» Page excerpt
Characterization of Na(+)/H(+) antiporter activity in PC-Cl3 thyroid cells.

In thyroid cells, the intracellular pH plays a key role in the control of the iodide uptake, since iodide accumulation is associated with an intracellular acidification. In the present paper we studied the kinetic proprieties of the Na(+)/H(+) antiporter (NHE) and the molecular expression of different NHE isoforms in rat thyroid PC-Cl3 cells. In addition the intracellular buffer capacity was also evaluated. pHi was measured using the pH sensitive fluorescent dye BCECF-AM. Amiloride, 5-(N,N-Dimethyl) hydrochloride was used to inhibit NHE activity. RT-PCR and western blot analyses were used to study the expression of NHE mRNA and protein isoforms. PC-Cl3 cells shown a resting pHi, in the absence of CO(2)/HCO(3)(-), of 6.94 +/- 0.1; after an acid load PC-Cl3 cells recovered toward resting pHi value, using a Na-dependent H(+) extrusion mechanisms which was amiloride sensitive (K(i) = 23 microM). The kinetic parameters were K((Na)app) = 10 +/- 2 mM and V(max) = 0.23 +/- 0.02 DeltapH/min x 10(5) cells. NHE1, NHE2 and NHE3 were expressed at the mRNA level as well as at the protein level. PC-Cl3 cells express a functional Na/H exchange activity and different isoforms (NHE1, NHE2 and NHE3) are expressed in the plasma membrane.

» Data shown

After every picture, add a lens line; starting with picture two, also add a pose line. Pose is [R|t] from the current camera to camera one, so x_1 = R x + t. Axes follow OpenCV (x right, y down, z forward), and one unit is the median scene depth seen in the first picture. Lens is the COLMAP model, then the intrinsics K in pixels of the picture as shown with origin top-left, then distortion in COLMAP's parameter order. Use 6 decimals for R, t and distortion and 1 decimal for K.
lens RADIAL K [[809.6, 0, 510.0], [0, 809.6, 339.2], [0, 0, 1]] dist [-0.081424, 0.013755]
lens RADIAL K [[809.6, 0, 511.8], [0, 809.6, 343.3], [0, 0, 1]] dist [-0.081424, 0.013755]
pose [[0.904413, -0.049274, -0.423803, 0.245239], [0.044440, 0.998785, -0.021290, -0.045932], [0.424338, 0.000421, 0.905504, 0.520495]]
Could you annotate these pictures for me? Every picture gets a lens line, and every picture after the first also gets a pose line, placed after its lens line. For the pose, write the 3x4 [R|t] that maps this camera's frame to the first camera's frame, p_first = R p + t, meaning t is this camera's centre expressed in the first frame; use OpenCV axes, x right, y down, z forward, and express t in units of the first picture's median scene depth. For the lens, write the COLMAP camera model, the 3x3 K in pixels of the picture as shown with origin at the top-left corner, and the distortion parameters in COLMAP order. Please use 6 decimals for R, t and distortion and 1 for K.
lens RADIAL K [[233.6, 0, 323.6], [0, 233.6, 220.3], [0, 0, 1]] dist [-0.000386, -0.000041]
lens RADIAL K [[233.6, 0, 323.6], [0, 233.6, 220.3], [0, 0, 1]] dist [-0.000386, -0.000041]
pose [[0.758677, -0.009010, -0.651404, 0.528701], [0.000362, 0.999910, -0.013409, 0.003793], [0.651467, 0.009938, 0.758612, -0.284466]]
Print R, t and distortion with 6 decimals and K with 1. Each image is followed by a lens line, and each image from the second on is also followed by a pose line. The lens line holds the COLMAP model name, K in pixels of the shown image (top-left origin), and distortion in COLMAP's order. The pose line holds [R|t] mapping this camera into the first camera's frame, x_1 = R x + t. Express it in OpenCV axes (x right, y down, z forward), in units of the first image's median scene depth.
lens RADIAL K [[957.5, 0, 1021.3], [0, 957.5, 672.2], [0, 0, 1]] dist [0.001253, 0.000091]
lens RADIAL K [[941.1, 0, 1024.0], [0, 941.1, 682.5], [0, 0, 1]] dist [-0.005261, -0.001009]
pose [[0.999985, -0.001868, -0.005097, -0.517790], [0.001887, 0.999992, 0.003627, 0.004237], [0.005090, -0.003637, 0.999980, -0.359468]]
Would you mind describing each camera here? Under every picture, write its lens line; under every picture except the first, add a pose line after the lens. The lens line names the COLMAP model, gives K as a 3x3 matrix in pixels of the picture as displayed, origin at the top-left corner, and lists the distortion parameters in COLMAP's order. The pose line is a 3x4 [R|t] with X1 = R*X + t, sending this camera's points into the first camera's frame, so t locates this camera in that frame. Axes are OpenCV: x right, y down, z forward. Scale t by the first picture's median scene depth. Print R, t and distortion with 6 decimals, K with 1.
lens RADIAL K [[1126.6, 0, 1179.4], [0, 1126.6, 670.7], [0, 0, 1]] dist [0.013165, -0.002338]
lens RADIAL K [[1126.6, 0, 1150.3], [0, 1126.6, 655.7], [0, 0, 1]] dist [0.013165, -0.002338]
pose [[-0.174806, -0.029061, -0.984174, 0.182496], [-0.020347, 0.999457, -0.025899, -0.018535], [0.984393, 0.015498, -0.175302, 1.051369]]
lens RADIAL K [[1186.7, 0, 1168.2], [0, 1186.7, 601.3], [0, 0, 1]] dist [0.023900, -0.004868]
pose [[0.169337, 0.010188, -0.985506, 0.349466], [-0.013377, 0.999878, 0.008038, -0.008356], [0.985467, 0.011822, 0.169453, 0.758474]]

» Task instructions
According to the thyroid antiporter abstract, what resting pHi did PC-Cl3 cells show in the absence of CO(2)/HCO(3)(-)? Rely only on the thyroid antiporter abstract, not on the rows.

» Exercise result
6.94 +/- 0.1